In my previous postings I have argued that a prisoner should retain some limited autonomy. Part of that limited autonomy is the right to commit suicide. As the state deprives a prisoner of the means to commit suicide it should provide him with these means in a controlled environment. The prisoner’s right to be assisted to commit suicide depends on his ability to make an autonomous decision. At this point an objector might point out voluntary euthanasia also involves an autonomous decision. She might proceed to argue, if I use a prisoner’s retention of limited autonomy to justify assisted suicide that, the same justification could apply to voluntary euthanasia.

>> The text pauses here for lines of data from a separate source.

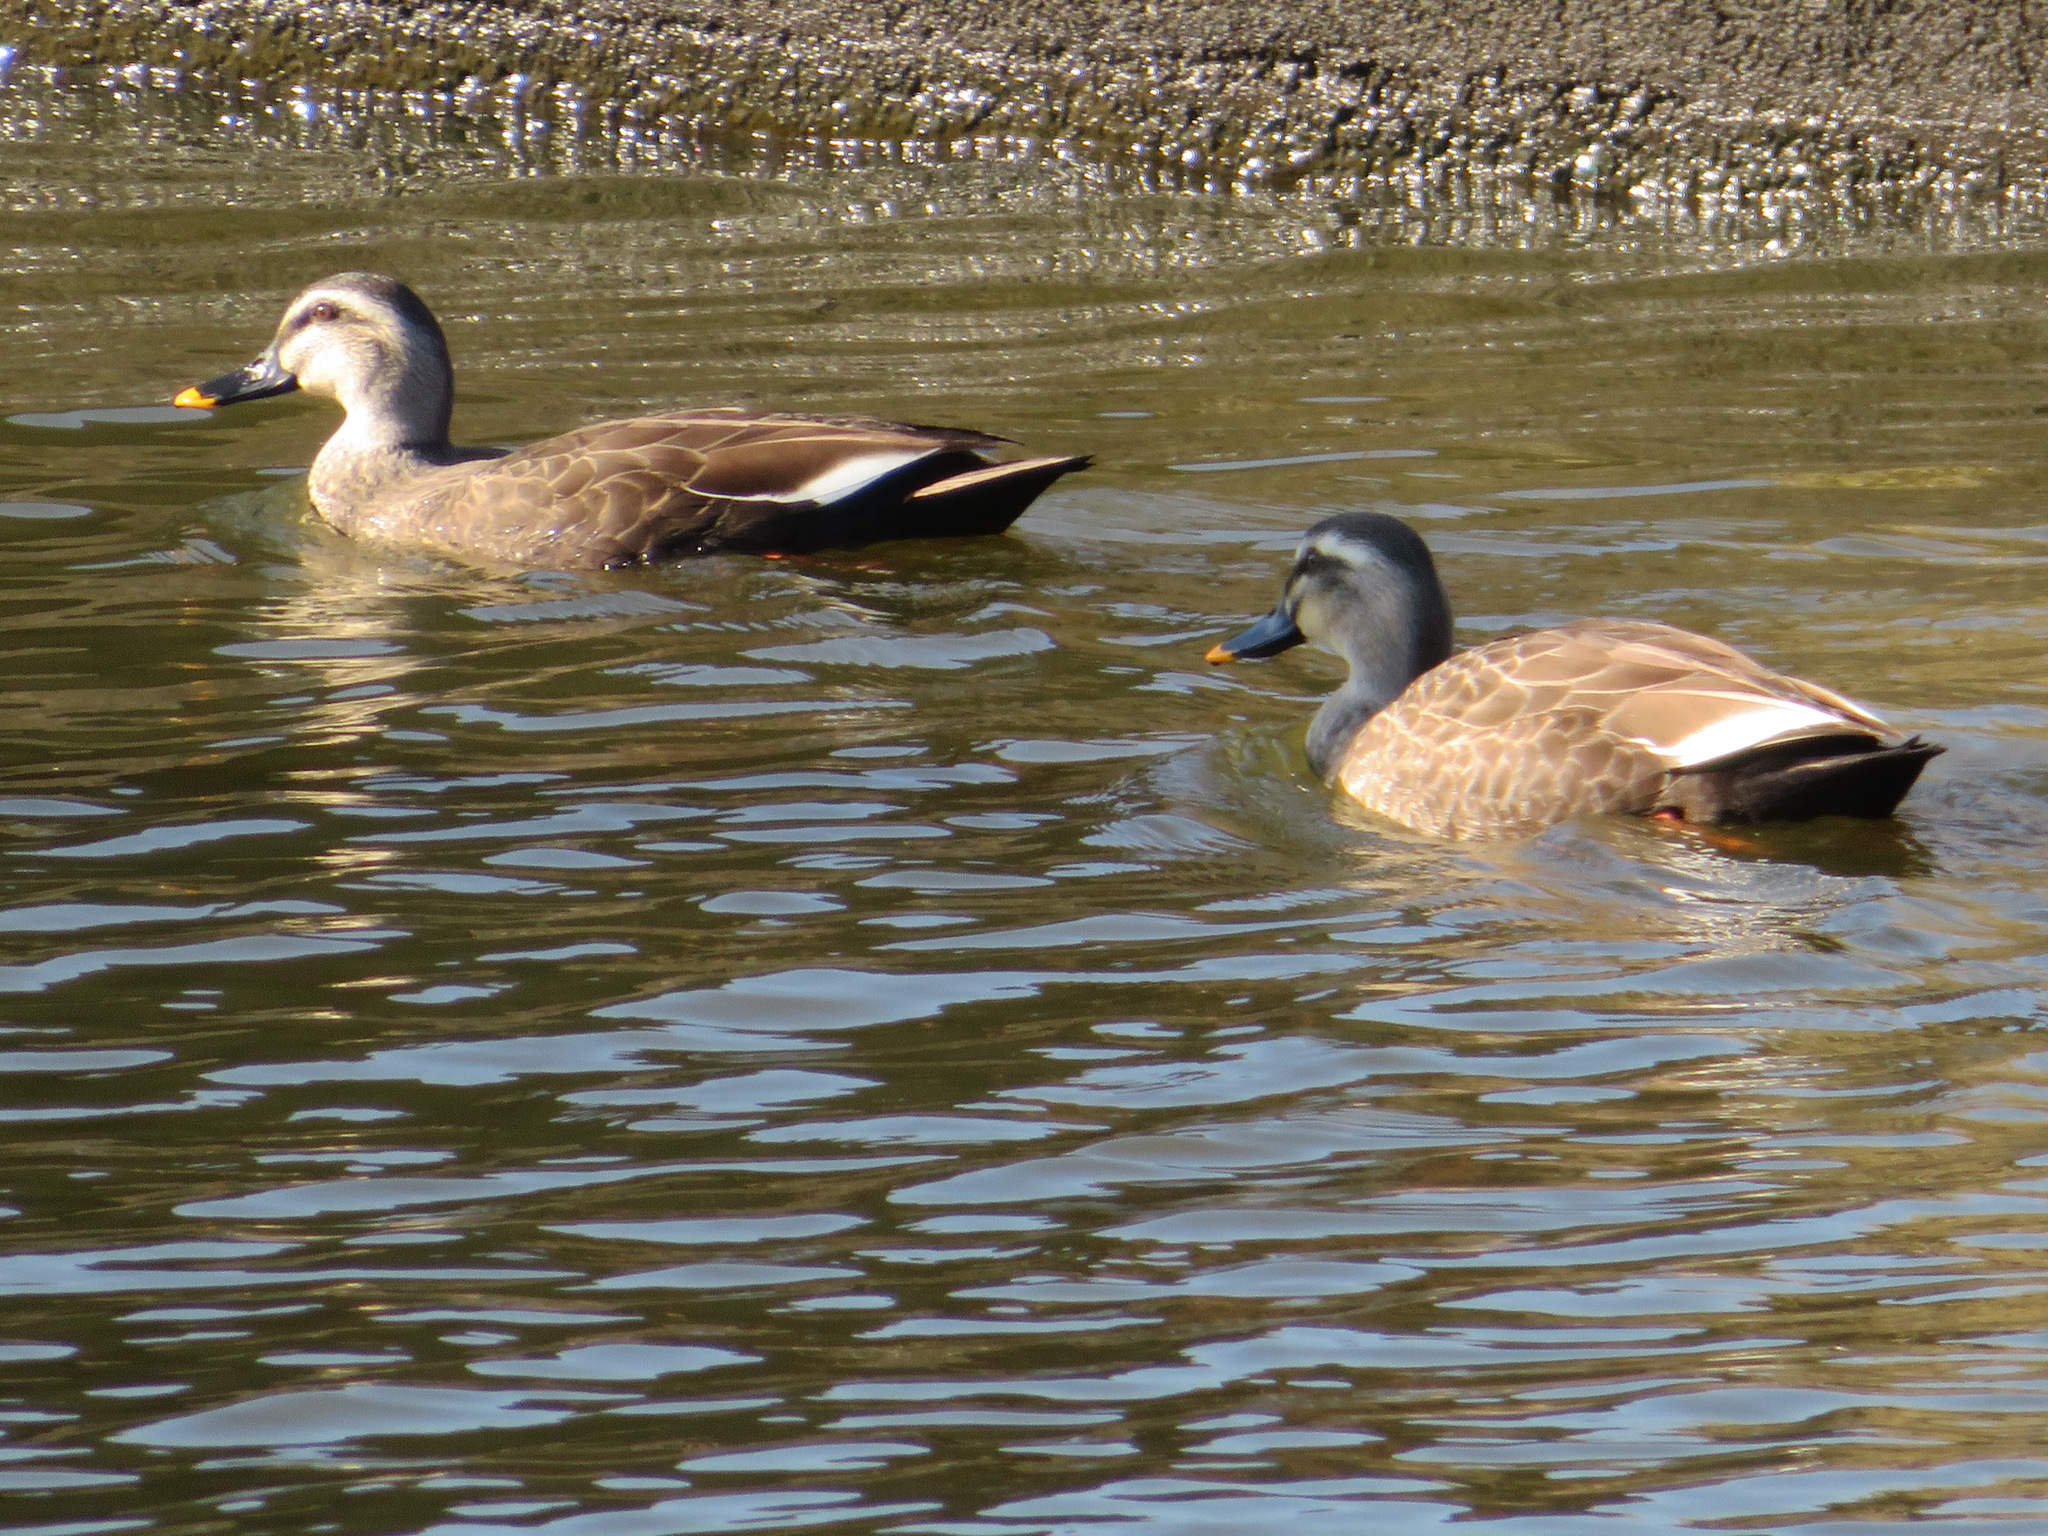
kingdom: Animalia
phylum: Chordata
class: Aves
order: Anseriformes
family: Anatidae
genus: Anas
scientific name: Anas
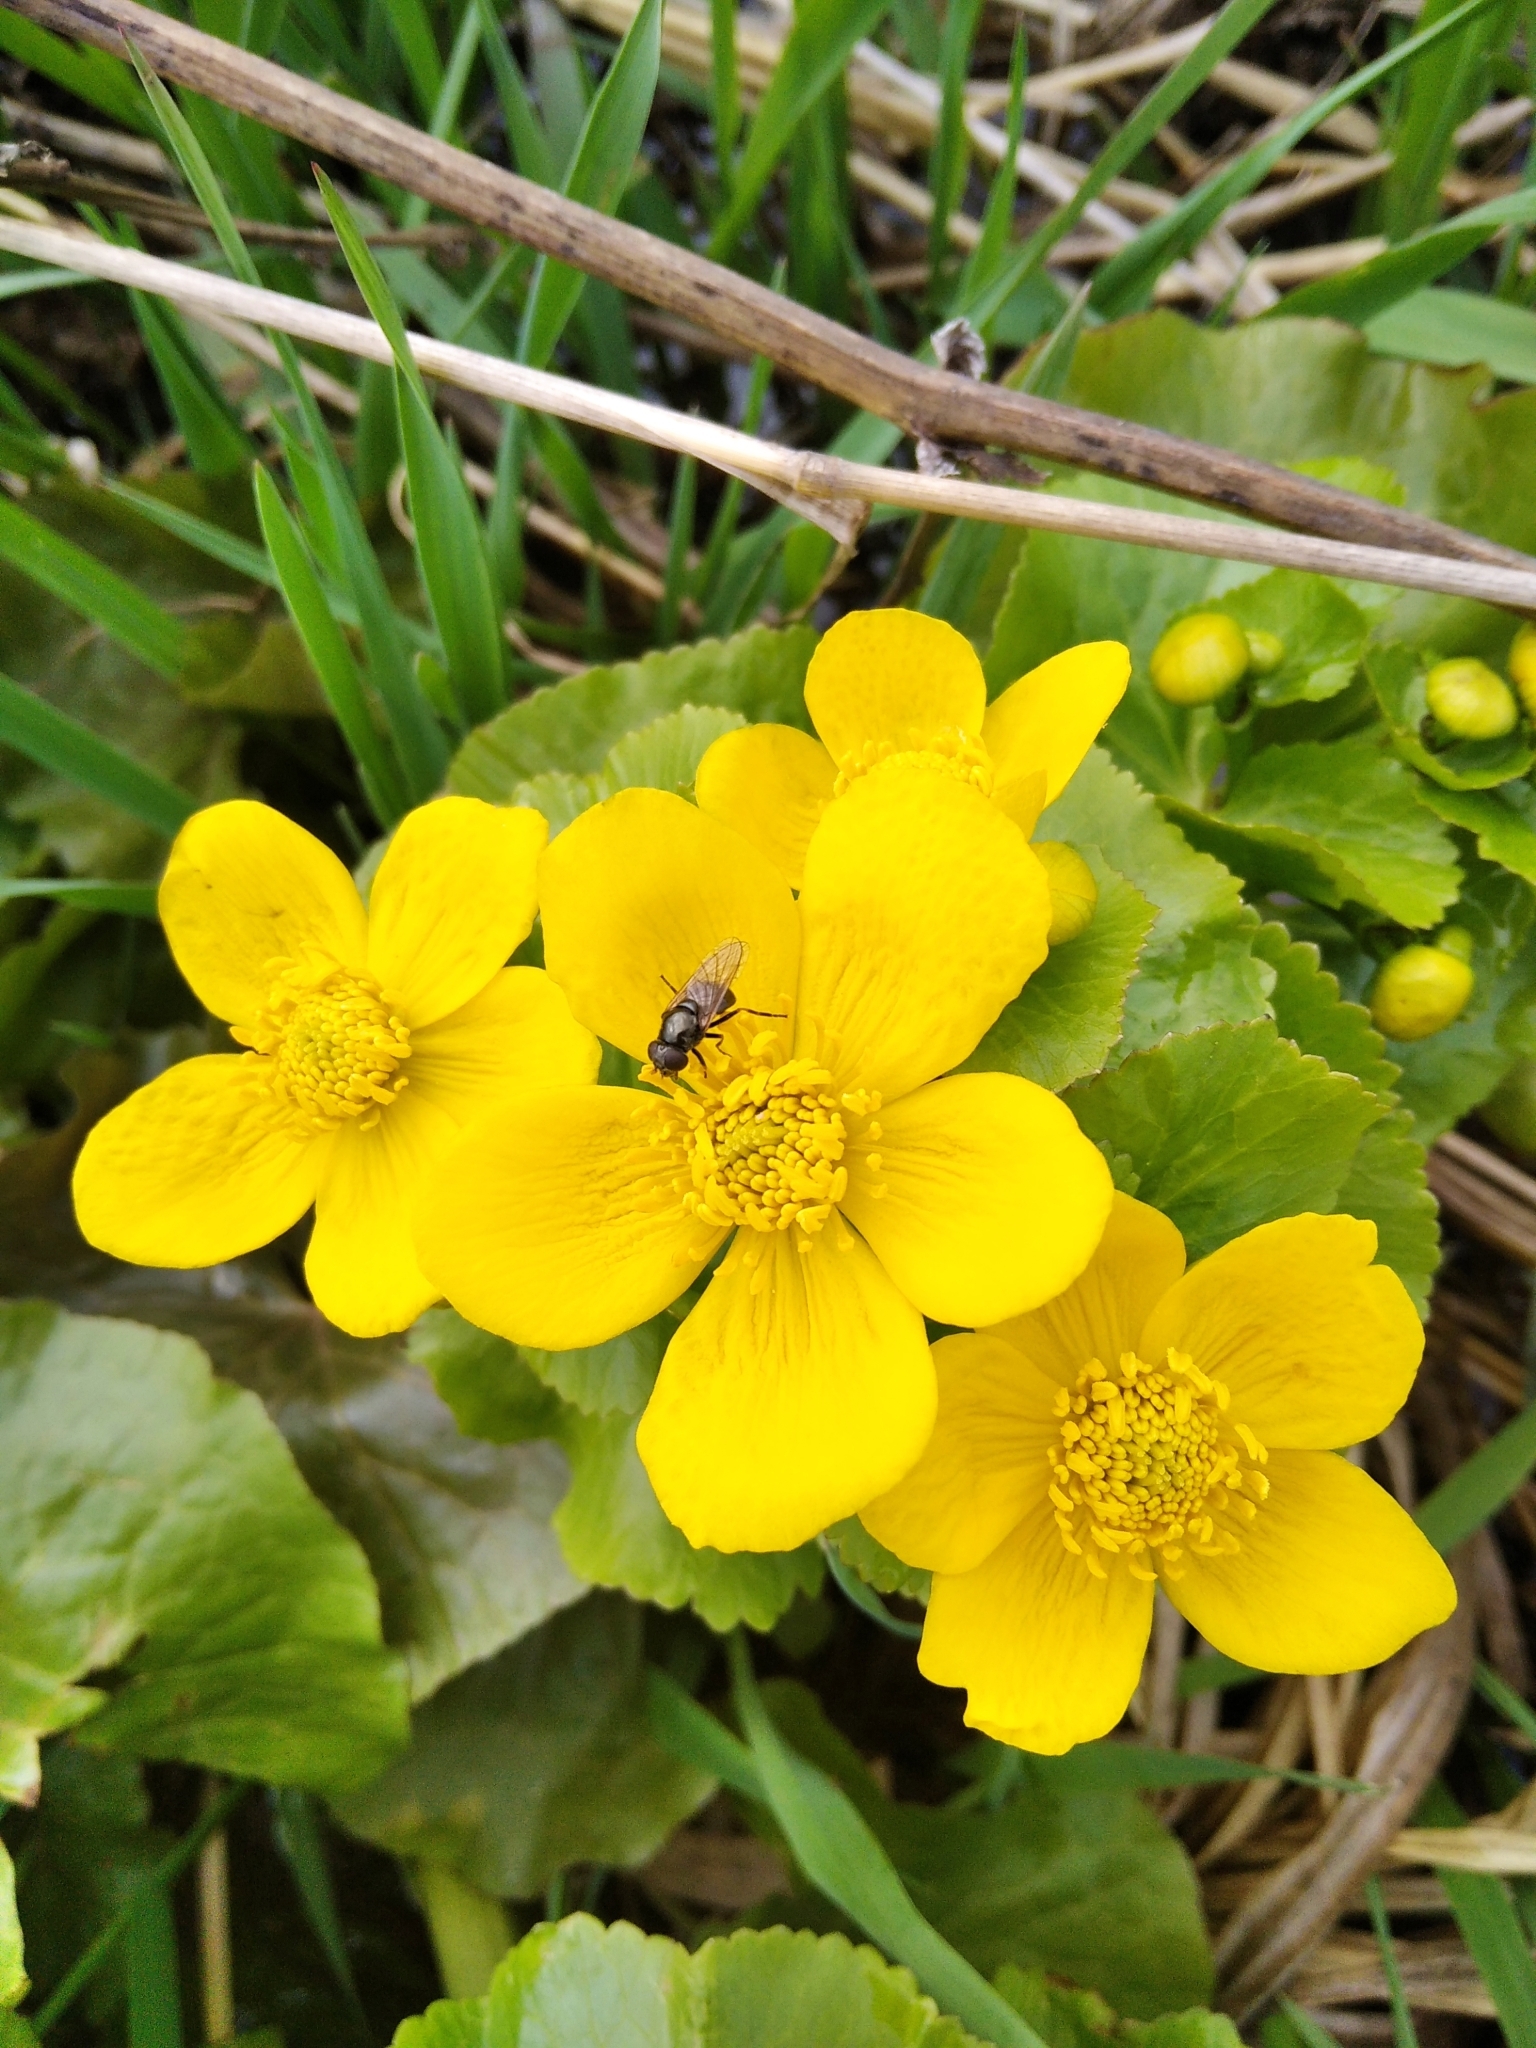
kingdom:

I have two responses to my objector’s argument. Firstly I would suggest we have no need to kill someone provided he can be assisted to commit suicide. My objector might respond by suggesting that there is no real moral difference between killing and assisting someone to die. This is simply a variation of the acts and omissions problem and I will not deal with his suggestion here. My second response carries more weight. I would suggest we can never be completely certain whether someone’s decision is an autonomous one or not. I will then argue we can be more certain that someone has made an autonomous decision to commit suicide than when he gives informed consent to voluntary euthanasia. I will base my argument on the importance of what we care about when making autonomous decisions, see (1). Frankfurt argues autonomous decisions are decisions the agent cares about. I have suggested that autonomous decisions are decisions which are not discordant with what the agent cares about, see autonomous decisions . However I would agree with Frankfurt by suggesting an agent’s actions are better indicators of his autonomous decisions than the choices he makes or what he decides to do. The choices he makes and what he decides to do are only intentions. Sometimes when we come to act we find we cannot carry out our prior intentions because it was not clear to us what we really care about until we came to act. A prisoner giving informed consent to voluntary euthanasia is making a choice and deciding what would be best for him. His intentions are of course an indicator of an autonomous decision. However in the light of the above a prisoner’s actions in committing assisted suicide are a much better indicator of his autonomous decision.


  1. Harry Frankfurt, 1988, The Importance of What We Care About. Cambridge University Press, page 84.